Lines with "niet": state how many there are in the records below, and nothing else.

# # # # # # #

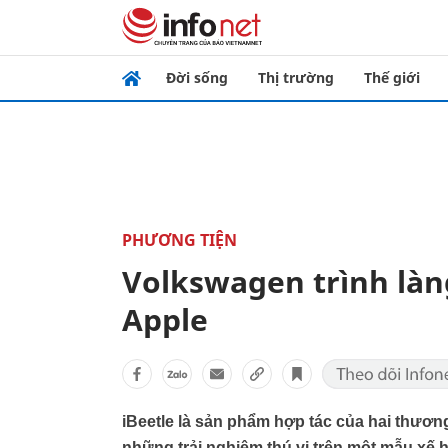
Đời sống
Thị trường
Thế giới
PHƯƠNG TIỆN
Volkswagen trình làng
Apple
iBeetle là sản phẩm hợp tác của hai thươn
những trải nghiệm thú vị trên một mẫu xế 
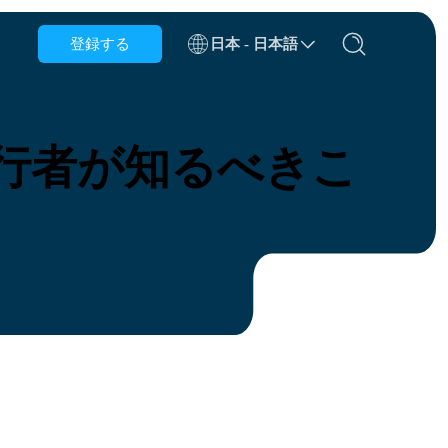
登録する
日本 - 日本語
ベルギー
ブルネイ
旅行者が知るべきこ
チリ
中国
チェコ共和国
デンマーク
エストニア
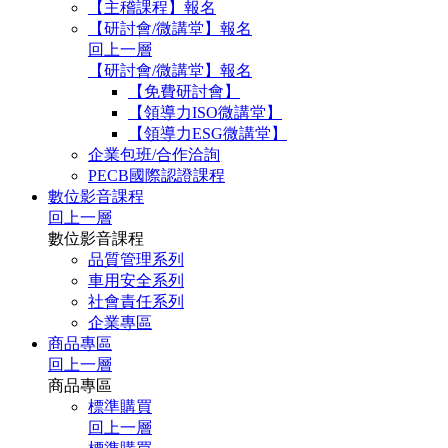
【主稽課程】報名
【研討會/微講堂】報名
回上一層
【研討會/微講堂】報名
【免費研討會】
【領導力ISO微講堂】
【領導力ESG微講堂】
企業包班/合作洽詢
PECB國際認證課程
數位影音課程
回上一層
數位影音課程
品質管理系列
車用安全系列
社會責任系列
企業專區
商品專區
回上一層
商品專區
標準購買
回上一層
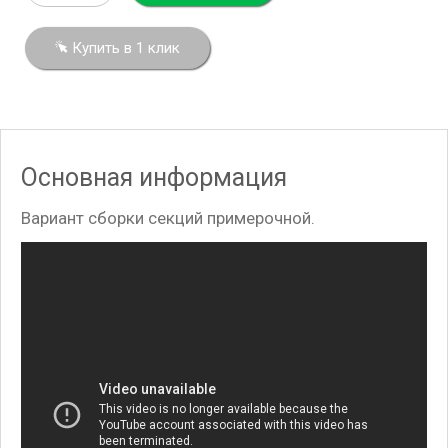
Купить в 1 клик
Основная информация
Вариант сборки секций примерочной.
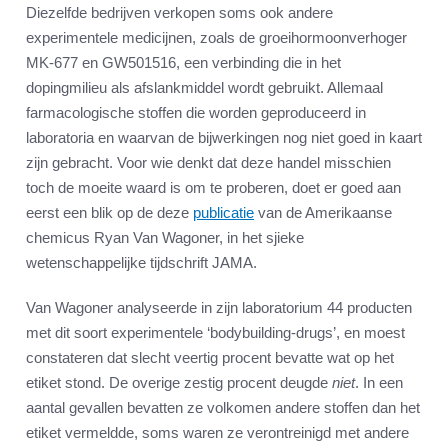
Diezelfde bedrijven verkopen soms ook andere
experimentele medicijnen, zoals de groeihormoonverhoger
MK-677 en GW501516, een verbinding die in het
dopingmilieu als afslankmiddel wordt gebruikt. Allemaal
farmacologische stoffen die worden geproduceerd in
laboratoria en waarvan de bijwerkingen nog niet goed in kaart
zijn gebracht. Voor wie denkt dat deze handel misschien
toch de moeite waard is om te proberen, doet er goed aan
eerst een blik op de deze
publicatie
van de Amerikaanse
chemicus Ryan Van Wagoner, in het sjieke
wetenschappelijke tijdschrift JAMA.
Van Wagoner analyseerde in zijn laboratorium 44 producten
met dit soort experimentele ‘bodybuilding-drugs’, en moest
constateren dat slecht veertig procent bevatte wat op het
etiket stond. De overige zestig procent deugde
niet
. In een
aantal gevallen bevatten ze volkomen andere stoffen dan het
etiket vermeldde, soms waren ze verontreinigd met andere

# # # # # # #

[Task result]: 2